■ **TASK PROMPT**
Repeat all entries below exactly as shown.
□ □ □
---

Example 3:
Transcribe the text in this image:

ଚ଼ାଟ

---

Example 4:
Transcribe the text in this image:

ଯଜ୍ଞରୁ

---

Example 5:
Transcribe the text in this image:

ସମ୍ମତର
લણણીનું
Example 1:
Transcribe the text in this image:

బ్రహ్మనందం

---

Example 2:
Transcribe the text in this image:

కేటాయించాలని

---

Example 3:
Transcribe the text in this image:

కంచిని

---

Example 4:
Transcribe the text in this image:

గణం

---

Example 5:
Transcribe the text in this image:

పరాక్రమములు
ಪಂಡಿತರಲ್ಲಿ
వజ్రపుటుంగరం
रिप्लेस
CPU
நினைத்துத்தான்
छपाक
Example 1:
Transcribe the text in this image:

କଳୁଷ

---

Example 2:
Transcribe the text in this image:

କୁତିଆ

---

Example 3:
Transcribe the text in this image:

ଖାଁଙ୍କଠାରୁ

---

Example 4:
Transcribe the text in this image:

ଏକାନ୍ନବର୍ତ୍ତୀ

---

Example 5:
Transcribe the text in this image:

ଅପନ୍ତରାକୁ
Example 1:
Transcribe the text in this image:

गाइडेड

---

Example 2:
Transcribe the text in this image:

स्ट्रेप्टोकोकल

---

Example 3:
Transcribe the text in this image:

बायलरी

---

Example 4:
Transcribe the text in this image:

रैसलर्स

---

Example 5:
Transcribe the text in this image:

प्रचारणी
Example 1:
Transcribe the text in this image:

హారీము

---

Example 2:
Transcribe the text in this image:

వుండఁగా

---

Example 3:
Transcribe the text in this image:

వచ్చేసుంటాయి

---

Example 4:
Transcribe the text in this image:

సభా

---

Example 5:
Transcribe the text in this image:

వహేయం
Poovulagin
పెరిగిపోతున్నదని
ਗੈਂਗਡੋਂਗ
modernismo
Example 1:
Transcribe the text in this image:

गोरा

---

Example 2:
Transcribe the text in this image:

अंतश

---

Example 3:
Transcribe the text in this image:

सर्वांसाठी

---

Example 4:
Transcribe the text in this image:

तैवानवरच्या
□ □ □
■ **PROBLEM SOLUTION**
---

Example 3:
Transcribe the text in this image:

ଚ଼ାଟ

---

Example 4:
Transcribe the text in this image:

ଯଜ୍ଞରୁ

---

Example 5:
Transcribe the text in this image:

ସମ୍ମତର
લણણીનું
Example 1:
Transcribe the text in this image:

బ్రహ్మనందం

---

Example 2:
Transcribe the text in this image:

కేటాయించాలని

---

Example 3:
Transcribe the text in this image:

కంచిని

---

Example 4:
Transcribe the text in this image:

గణం

---

Example 5:
Transcribe the text in this image:

పరాక్రమములు
ಪಂಡಿತರಲ್ಲಿ
వజ్రపుటుంగరం
रिप्लेस
CPU
நினைத்துத்தான்
छपाक
Example 1:
Transcribe the text in this image:

କଳୁଷ

---

Example 2:
Transcribe the text in this image:

କୁତିଆ

---

Example 3:
Transcribe the text in this image:

ଖାଁଙ୍କଠାରୁ

---

Example 4:
Transcribe the text in this image:

ଏକାନ୍ନବର୍ତ୍ତୀ

---

Example 5:
Transcribe the text in this image:

ଅପନ୍ତରାକୁ
Example 1:
Transcribe the text in this image:

गाइडेड

---

Example 2:
Transcribe the text in this image:

स्ट्रेप्टोकोकल

---

Example 3:
Transcribe the text in this image:

बायलरी

---

Example 4:
Transcribe the text in this image:

रैसलर्स

---

Example 5:
Transcribe the text in this image:

प्रचारणी
Example 1:
Transcribe the text in this image:

హారీము

---

Example 2:
Transcribe the text in this image:

వుండఁగా

---

Example 3:
Transcribe the text in this image:

వచ్చేసుంటాయి

---

Example 4:
Transcribe the text in this image:

సభా

---

Example 5:
Transcribe the text in this image:

వహేయం
Poovulagin
పెరిగిపోతున్నదని
ਗੈਂਗਡੋਂਗ
modernismo
Example 1:
Transcribe the text in this image:

गोरा

---

Example 2:
Transcribe the text in this image:

अंतश

---

Example 3:
Transcribe the text in this image:

सर्वांसाठी

---

Example 4:
Transcribe the text in this image:

तैवानवरच्या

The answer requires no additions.